_TRY IT:_ Find every line in the data that contains the word "Page". Return each of those lines.

_DATA EXCERPTS:_
----

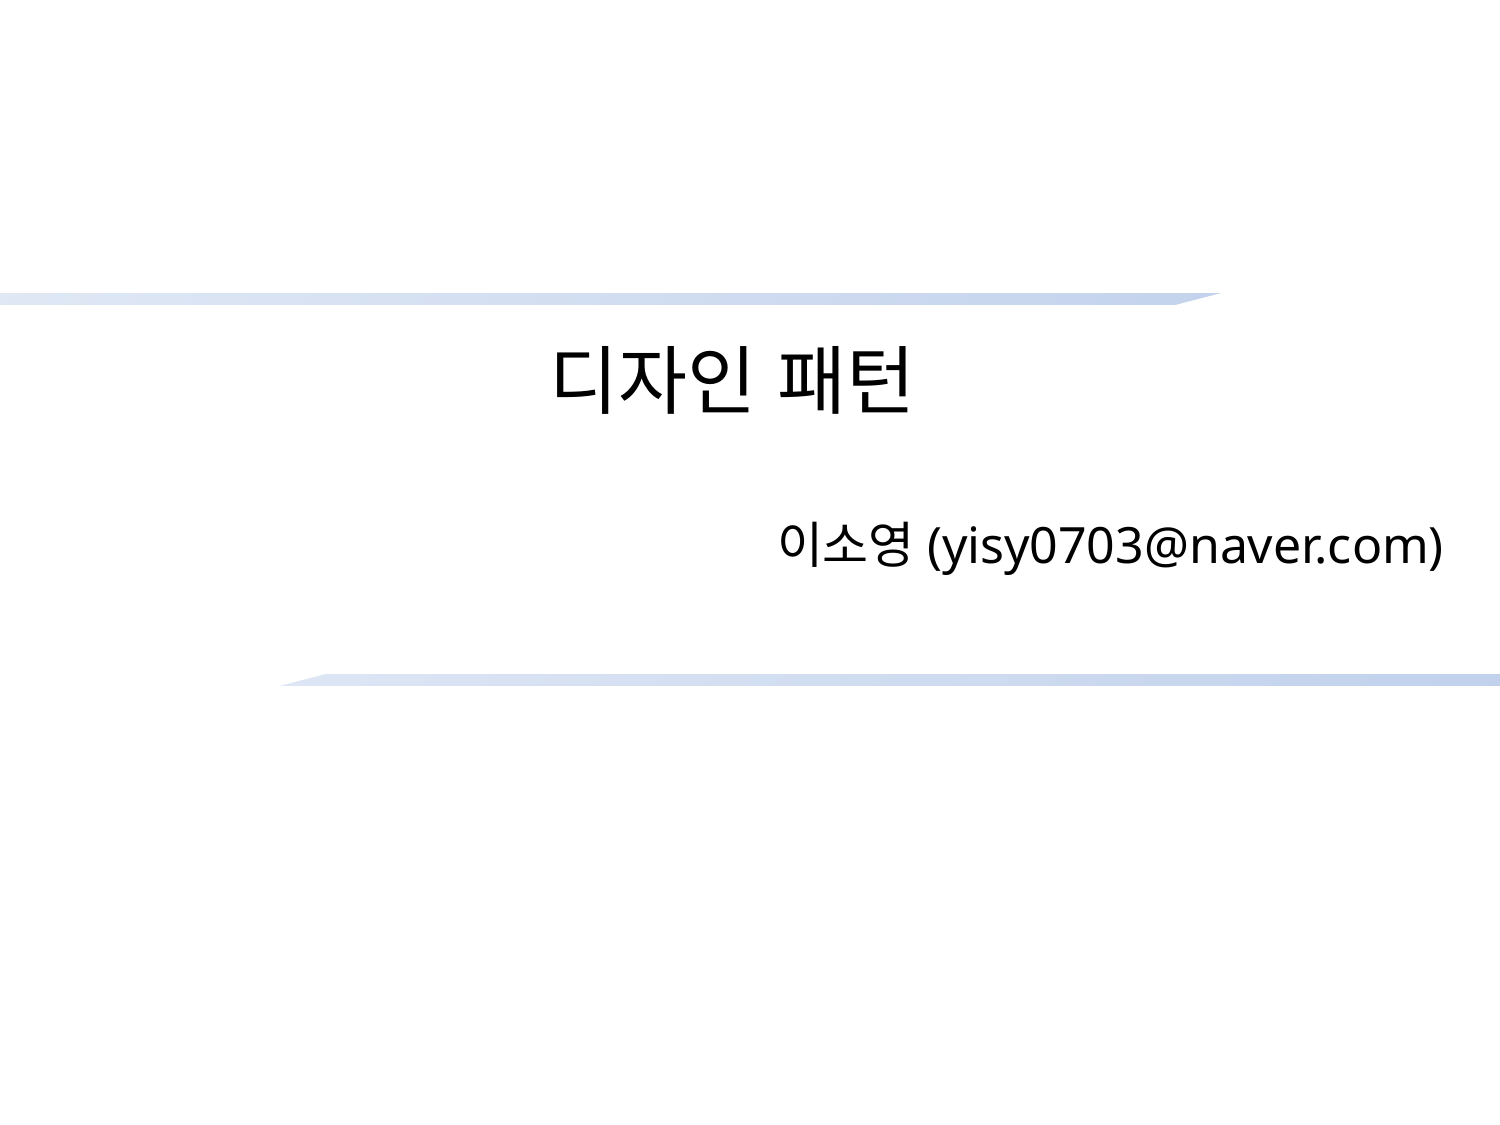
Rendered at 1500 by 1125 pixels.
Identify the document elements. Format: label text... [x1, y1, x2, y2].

text_box 디자인 패턴 이소영(yisy0703@naver.com) [5, 326, 1459, 581]
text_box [116, 621, 1500, 705]
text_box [0, 275, 1384, 358]
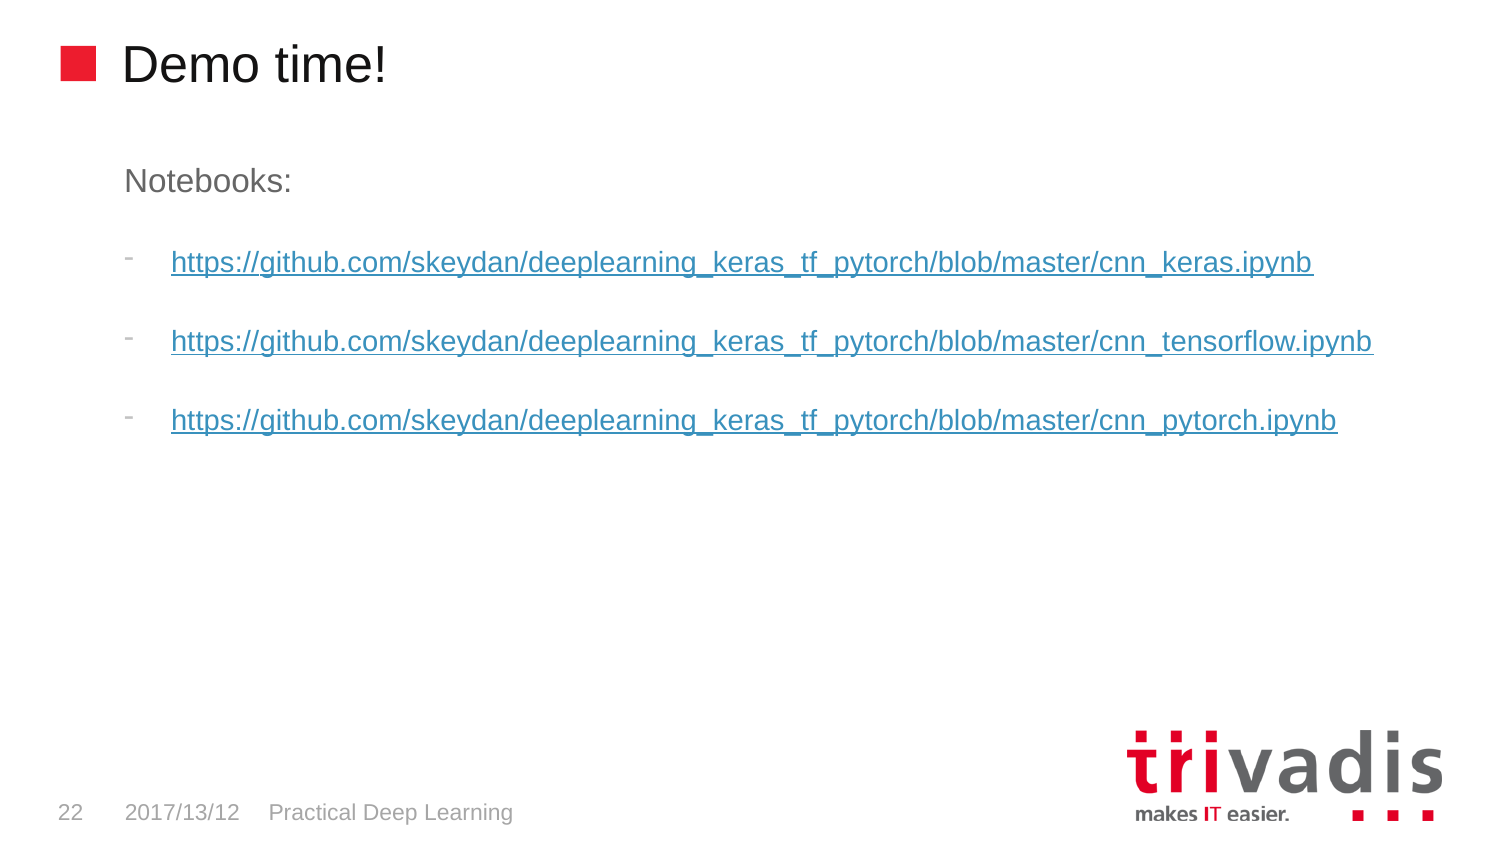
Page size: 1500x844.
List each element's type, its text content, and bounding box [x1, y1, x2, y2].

footer Practical Deep Learning [258, 788, 897, 834]
picture [1127, 730, 1442, 821]
title Demo time! [103, 20, 1442, 140]
slide_number 22 [42, 788, 109, 834]
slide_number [109, 788, 258, 834]
list Notebooks: https://github.com/skeydan/deeplearning_keras_tf_pytorch/blob/master/cnn_keras.ipynb https://github.com/skeydan/deeplearning_keras_tf_pytorch/blob/master/cnn_tensorflow.ipynb https://github.com/skeydan/deeplearning_keras_tf_pytorch/blob/master/cnn_pytorch.ipynb [106, 152, 1442, 689]
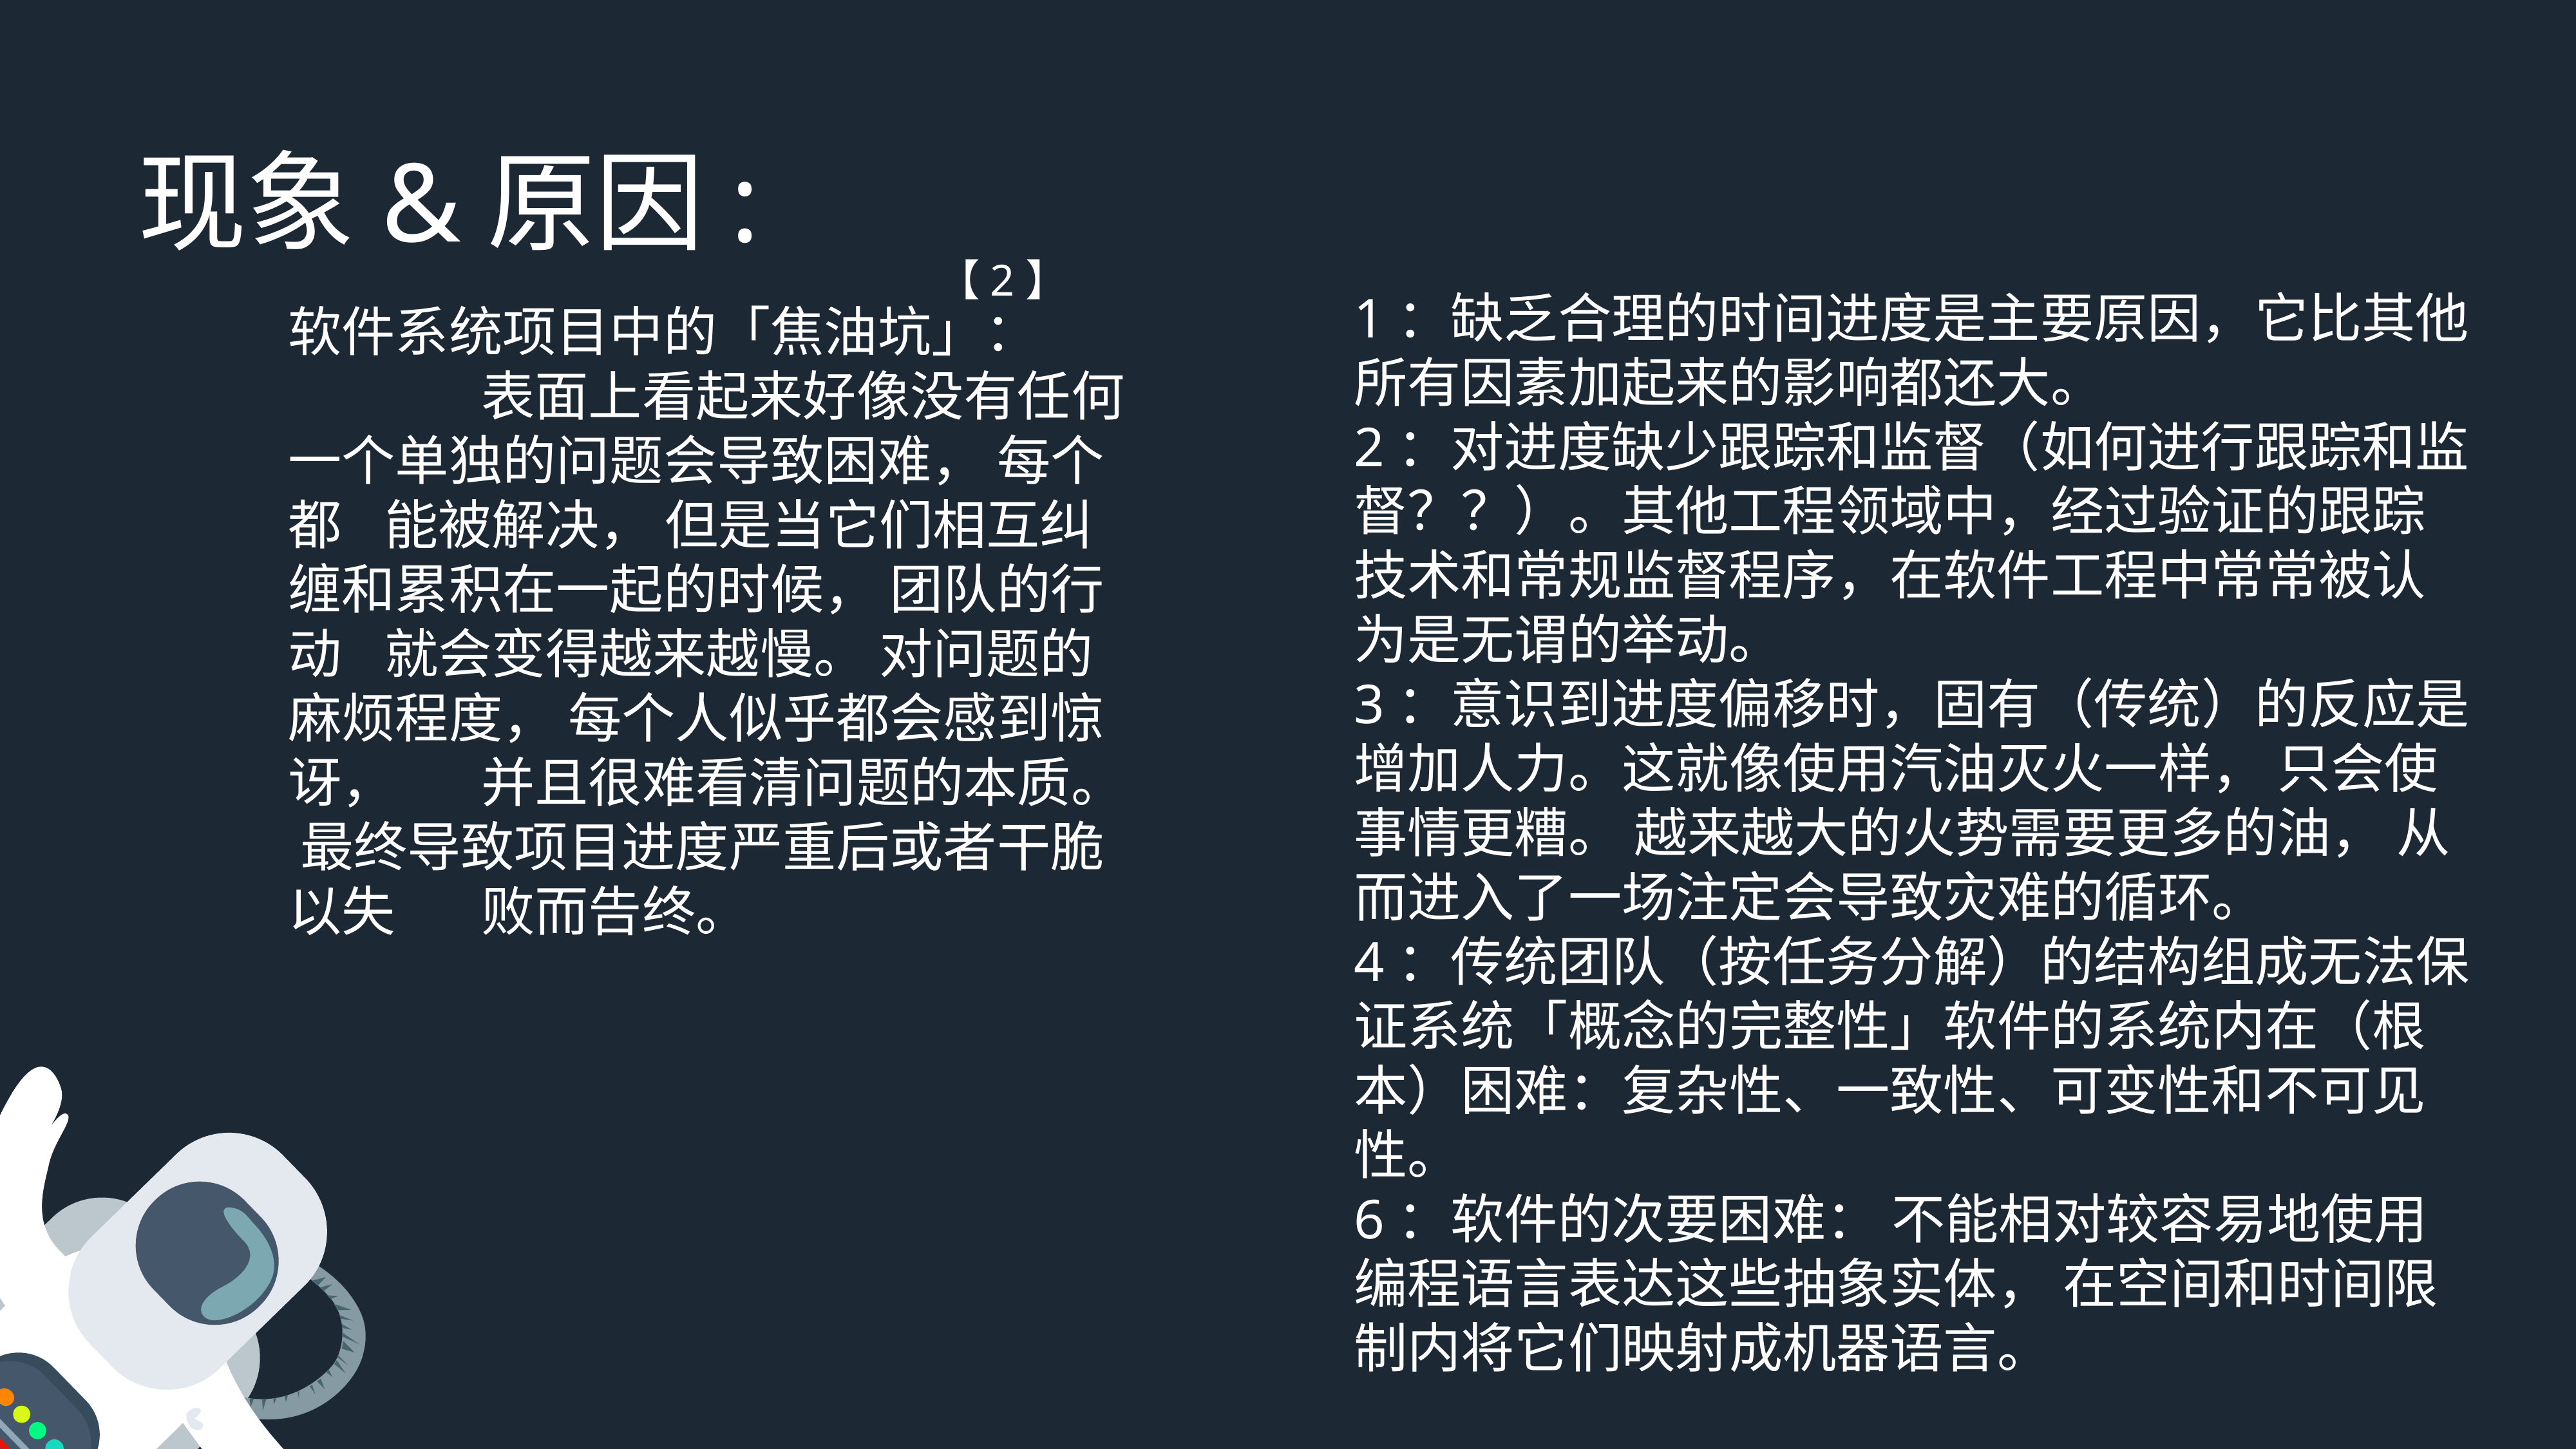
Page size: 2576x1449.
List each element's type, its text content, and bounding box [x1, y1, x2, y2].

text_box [0, 1053, 374, 1449]
text_box 软件系统项目中的「焦油坑」： 表面上看起来好像没有任何一个单独的问题会导致困难， 每个都 能被解决， 但是当它们相互纠缠和累积在一起的时候， 团队的行动 就会变得越来越慢。 对问题的麻烦程度， 每个人似乎都会感到惊讶， 并且很难看清问题的本质。 最终导致项目进度严重后或者干脆以失 败而告终。 [278, 292, 1135, 947]
text_box 1：缺乏合理的时间进度是主要原因，它比其他所有因素加起来的影响都还大。 2：对进度缺少跟踪和监督（如何进行跟踪和监督？？）。其他工程领域中，经过验证的跟踪技术和常规监督程序，在软件工程中常常被认为是无谓的举动。 3：意识到进度偏移时，固有（传统）的反应是增加人力。这就像使用汽油灭火一样， 只会使事情更糟。 越来越大的火势需要更多的油， 从而进入了一场注定会导致灾难的循环。 4：传统团队（按任务分解）的结构组成无法保证系统「概念的完整性」软件的系统内在（根本）困难：复杂性、一致性、可变性和不可见性。 6：软件的次要困难： 不能相对较容易地使用编程语言表达这些抽象实体， 在空间和时间限制内将它们映射成机器语言。 [1344, 279, 2488, 1383]
text_box 【2】 [927, 248, 1088, 310]
text_box 现象&原因: [138, 133, 760, 264]
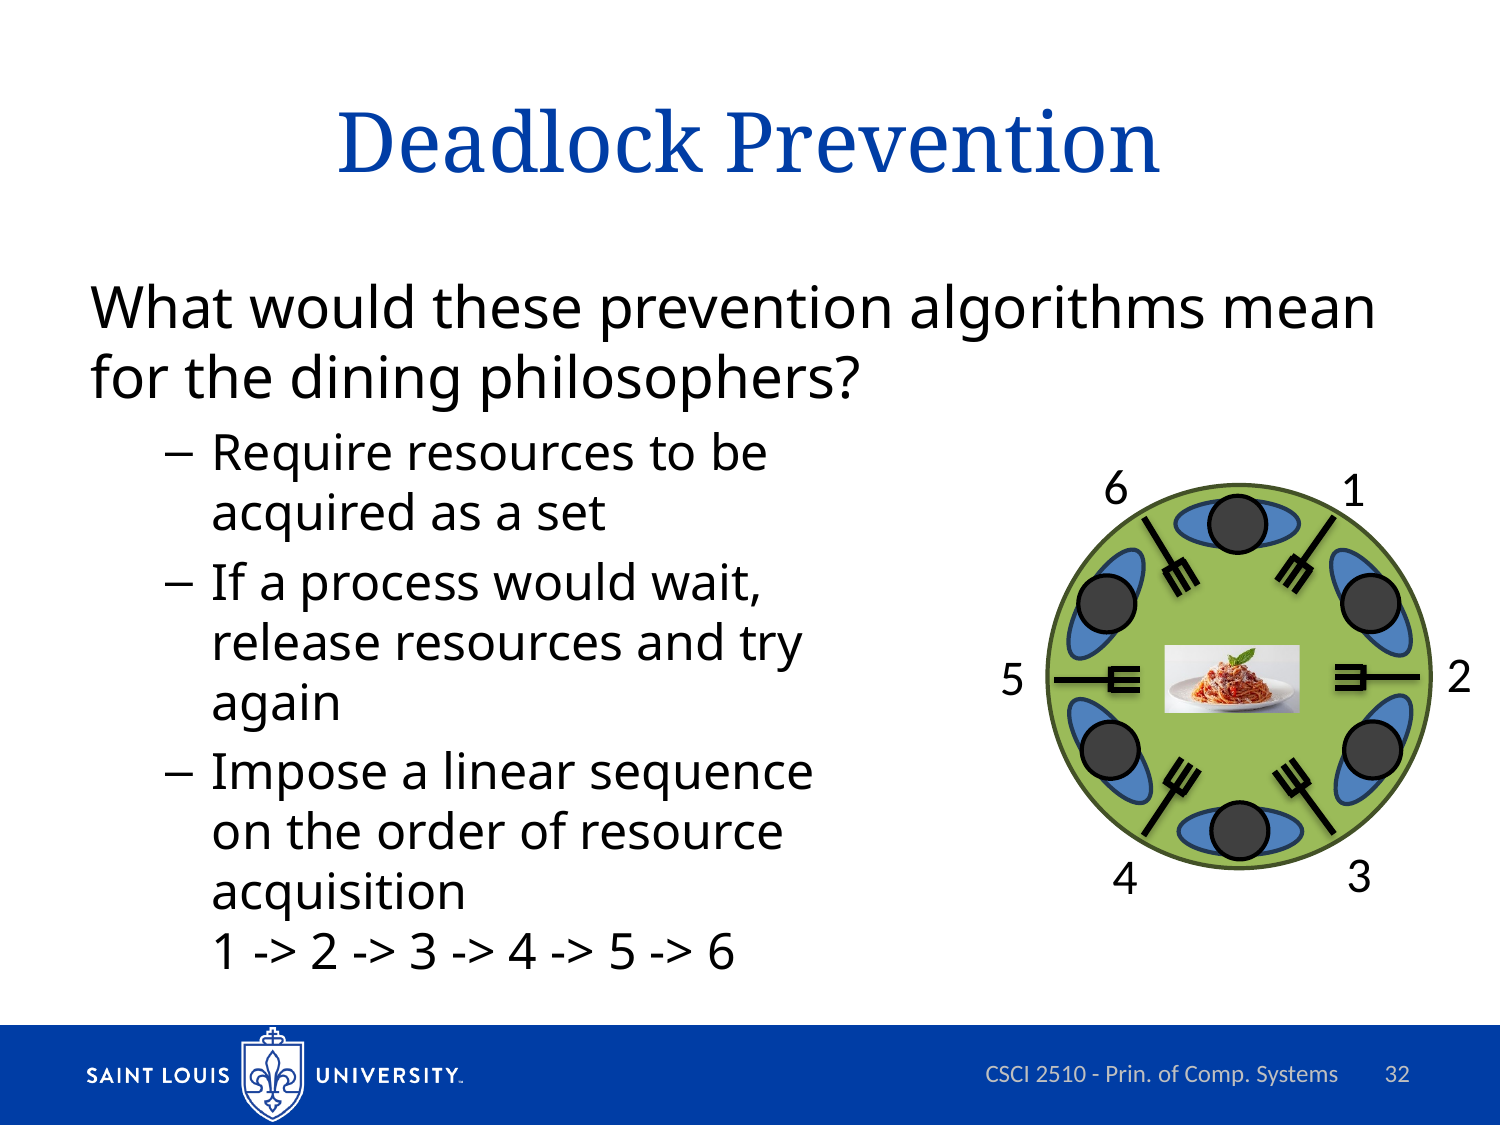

----

_SOLUTION TO THE EXERCISE:_
Page size: 1500x844.
Page size: 2576x1449.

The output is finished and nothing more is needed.